Both Dexter and Merlino do put a level of onus on software vendors too, however. “Poor user interfaces can be confusing and lend themselves to error, whereas intuitive user-centered designs can decrease the rate of errors,” Dexter says. Merlino points to software from Epic Systems as an example of a vendor stepping up to the plate, as it has the capability to bring up early warning solutions. So if a patient is in the hospital and the organization is on the Epic system, if the patient is demonstrating markers of sepsis, the system gives the provider the ability to call up the warning system to the nurse, and display a care path or order set, so you get quicker validation of what’s happening with the patient, as well as putting a solution set in front of the caregiver or nurse on what to do next, Merlino explains. “Other vendors are doing it too, and it’s [an example] of EHRs being more than just a repository of information, but a decision aid to help us make faster, more efficient decisions. That’s very exciting.”
Regarding the long-debated issue of a universal patient identifier, which in theory, would solve the problem of being unable to track patients as they move from institution to institution, thus reducing errors, Dexter says that in order to make sure that an organization receiving the patient can get all the records from all previous organizations that a patient has been to previously, a universal patient identifier “would be [awfully] helpful.” He adds, “There have been lots of patient matching algorithms to bypass that, but to me, not that’s not as good as a universal patient identifier.” Dexter does admit that he doesn’t know whether clinicians, who already are burdened with an excessive amount of information, would look at the record that came from the outside source at the right moment in time and process it correctly, thus preventing an error. That remains an unknown and would need rigorous testing, he says.
Reflecting back on the IOM report, Merlino says that while there has been real progress made since 1999, there have not been enough significant changes to organizations’ approaches to patient safety, noting that it will require both process and culture shifts. “You need to think about how to learn from other industries,” he says. “Look at what the airlines have done, what nuclear power has done, and how the military functions. We need to be inserting concepts of higher liability into our processes, and that will be critical in our drive towards zero harm.”

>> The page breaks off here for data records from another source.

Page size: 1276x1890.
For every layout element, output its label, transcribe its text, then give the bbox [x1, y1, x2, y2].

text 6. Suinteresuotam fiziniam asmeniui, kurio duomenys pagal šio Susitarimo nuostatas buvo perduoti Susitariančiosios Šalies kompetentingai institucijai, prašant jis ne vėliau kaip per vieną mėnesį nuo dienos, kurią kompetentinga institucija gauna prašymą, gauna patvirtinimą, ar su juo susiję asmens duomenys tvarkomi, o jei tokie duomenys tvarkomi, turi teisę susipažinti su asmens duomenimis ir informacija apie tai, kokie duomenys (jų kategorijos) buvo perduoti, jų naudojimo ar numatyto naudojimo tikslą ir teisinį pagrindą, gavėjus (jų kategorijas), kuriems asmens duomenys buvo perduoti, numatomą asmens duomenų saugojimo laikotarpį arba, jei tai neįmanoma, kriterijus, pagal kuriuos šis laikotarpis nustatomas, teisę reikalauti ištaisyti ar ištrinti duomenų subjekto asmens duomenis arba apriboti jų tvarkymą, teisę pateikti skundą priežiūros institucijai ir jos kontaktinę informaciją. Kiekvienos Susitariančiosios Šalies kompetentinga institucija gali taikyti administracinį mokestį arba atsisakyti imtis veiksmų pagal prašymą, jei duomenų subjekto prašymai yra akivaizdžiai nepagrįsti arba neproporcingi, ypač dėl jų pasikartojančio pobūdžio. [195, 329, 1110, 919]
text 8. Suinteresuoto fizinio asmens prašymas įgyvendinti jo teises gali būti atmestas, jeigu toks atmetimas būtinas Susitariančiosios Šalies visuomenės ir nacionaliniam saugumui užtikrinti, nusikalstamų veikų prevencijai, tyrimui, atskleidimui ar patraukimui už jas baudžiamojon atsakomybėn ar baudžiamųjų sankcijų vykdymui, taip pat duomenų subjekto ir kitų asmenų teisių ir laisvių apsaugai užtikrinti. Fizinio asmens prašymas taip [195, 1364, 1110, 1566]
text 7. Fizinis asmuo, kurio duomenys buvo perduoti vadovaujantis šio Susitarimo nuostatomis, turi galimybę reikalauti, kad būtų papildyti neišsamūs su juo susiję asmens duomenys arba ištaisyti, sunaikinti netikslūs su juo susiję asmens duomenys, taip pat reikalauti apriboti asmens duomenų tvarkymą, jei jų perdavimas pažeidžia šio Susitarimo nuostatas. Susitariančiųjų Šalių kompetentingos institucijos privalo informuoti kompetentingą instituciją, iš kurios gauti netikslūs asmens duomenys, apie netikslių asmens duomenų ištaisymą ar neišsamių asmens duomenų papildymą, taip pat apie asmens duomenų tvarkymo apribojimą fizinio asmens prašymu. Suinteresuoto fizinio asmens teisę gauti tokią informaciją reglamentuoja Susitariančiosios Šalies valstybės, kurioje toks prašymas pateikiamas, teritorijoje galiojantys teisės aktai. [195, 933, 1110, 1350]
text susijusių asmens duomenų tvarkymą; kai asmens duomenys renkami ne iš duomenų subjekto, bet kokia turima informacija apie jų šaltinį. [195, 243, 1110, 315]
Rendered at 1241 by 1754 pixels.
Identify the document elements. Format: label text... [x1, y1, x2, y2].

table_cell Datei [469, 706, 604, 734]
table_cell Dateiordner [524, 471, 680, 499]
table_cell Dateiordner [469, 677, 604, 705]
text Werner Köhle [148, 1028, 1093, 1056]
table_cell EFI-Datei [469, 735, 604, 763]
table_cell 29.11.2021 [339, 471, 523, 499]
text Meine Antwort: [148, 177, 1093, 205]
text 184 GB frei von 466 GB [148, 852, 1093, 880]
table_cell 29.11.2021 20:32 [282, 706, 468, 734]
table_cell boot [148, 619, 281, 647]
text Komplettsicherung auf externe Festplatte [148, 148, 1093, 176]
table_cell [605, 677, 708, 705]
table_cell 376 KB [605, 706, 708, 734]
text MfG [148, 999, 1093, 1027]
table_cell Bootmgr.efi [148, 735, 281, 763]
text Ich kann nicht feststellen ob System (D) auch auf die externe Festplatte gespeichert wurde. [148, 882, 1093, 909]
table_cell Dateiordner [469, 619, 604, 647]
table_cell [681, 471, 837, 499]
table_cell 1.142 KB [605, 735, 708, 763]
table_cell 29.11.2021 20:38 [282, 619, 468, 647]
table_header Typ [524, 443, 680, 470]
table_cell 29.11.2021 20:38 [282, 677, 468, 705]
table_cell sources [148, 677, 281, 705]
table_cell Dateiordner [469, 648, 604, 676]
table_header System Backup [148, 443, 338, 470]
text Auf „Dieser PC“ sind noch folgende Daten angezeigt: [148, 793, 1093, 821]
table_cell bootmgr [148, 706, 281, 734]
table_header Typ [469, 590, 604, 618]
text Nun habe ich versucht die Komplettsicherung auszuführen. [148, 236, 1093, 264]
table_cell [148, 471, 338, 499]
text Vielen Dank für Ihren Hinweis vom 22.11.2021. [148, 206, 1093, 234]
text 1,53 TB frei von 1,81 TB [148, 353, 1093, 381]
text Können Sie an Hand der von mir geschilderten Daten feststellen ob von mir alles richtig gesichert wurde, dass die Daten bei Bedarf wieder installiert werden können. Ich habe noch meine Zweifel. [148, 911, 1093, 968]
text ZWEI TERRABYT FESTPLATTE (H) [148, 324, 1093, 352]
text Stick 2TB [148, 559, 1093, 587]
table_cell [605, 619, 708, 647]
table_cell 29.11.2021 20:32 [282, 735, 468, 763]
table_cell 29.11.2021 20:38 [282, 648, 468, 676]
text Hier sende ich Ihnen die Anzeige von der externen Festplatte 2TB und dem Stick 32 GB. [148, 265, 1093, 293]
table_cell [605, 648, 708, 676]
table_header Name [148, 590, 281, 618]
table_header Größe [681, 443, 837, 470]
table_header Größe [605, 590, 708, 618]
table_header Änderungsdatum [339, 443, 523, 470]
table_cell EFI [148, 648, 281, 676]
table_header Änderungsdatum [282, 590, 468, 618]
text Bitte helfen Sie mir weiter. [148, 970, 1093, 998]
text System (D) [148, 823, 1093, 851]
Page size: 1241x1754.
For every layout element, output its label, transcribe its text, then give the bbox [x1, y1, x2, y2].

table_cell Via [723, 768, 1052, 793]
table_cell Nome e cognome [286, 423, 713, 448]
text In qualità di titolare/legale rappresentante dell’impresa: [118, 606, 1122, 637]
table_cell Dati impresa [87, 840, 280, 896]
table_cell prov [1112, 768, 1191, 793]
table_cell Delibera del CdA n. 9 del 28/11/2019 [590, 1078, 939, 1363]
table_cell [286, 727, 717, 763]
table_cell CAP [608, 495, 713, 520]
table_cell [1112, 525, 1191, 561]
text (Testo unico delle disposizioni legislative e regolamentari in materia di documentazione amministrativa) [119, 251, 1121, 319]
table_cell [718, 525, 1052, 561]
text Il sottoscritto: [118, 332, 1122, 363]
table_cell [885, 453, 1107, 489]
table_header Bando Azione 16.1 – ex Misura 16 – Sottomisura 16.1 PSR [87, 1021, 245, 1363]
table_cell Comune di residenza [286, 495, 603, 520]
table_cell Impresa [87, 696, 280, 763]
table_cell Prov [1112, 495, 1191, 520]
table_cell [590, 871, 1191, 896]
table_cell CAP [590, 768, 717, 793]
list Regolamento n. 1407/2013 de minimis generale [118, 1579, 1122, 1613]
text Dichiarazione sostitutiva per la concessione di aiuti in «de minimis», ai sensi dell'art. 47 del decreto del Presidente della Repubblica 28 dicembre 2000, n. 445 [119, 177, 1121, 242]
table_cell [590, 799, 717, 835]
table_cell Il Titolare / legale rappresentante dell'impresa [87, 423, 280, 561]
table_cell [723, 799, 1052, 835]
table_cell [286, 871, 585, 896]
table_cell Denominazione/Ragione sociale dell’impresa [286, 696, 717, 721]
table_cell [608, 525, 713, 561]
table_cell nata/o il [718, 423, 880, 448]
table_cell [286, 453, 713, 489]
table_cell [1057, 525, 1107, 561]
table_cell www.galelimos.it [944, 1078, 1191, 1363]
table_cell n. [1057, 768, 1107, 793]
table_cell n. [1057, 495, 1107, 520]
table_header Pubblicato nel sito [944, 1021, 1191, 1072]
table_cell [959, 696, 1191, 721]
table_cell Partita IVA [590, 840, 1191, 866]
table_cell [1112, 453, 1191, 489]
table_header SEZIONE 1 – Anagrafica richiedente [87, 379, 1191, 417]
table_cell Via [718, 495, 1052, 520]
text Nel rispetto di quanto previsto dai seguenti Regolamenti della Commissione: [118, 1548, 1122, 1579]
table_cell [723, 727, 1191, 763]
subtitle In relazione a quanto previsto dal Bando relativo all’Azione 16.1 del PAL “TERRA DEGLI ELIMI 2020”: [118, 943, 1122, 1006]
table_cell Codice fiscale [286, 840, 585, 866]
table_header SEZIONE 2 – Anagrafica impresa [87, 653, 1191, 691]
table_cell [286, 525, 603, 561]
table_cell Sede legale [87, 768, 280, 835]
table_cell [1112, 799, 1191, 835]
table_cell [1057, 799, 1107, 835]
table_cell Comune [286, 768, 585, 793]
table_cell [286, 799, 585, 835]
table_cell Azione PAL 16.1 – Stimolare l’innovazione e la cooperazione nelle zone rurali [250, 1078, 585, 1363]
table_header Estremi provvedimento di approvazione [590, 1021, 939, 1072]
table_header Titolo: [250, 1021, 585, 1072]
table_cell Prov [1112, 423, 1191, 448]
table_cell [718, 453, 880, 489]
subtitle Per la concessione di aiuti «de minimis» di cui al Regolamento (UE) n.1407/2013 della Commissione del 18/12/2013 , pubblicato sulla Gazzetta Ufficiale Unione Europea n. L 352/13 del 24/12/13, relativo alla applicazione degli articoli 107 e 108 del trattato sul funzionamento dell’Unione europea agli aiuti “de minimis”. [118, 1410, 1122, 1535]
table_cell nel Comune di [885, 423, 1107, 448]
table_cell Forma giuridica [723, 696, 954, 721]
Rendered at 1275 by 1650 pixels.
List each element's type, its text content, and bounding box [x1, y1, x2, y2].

And Dexter notes that as healthcare continues to shift towards value-based care and incentives for quality care, if an organization is responsible for a population of patients, if a mistake is made leading a patient to be hospitalized for longer periods of time, the organization would be incentivized from multiple levels to prevent that from happening. “This is part of the broader learning health system,” Dexter says. “You want to learn from every patient and every mistake to generate new knowledge so you can improve care and safety.”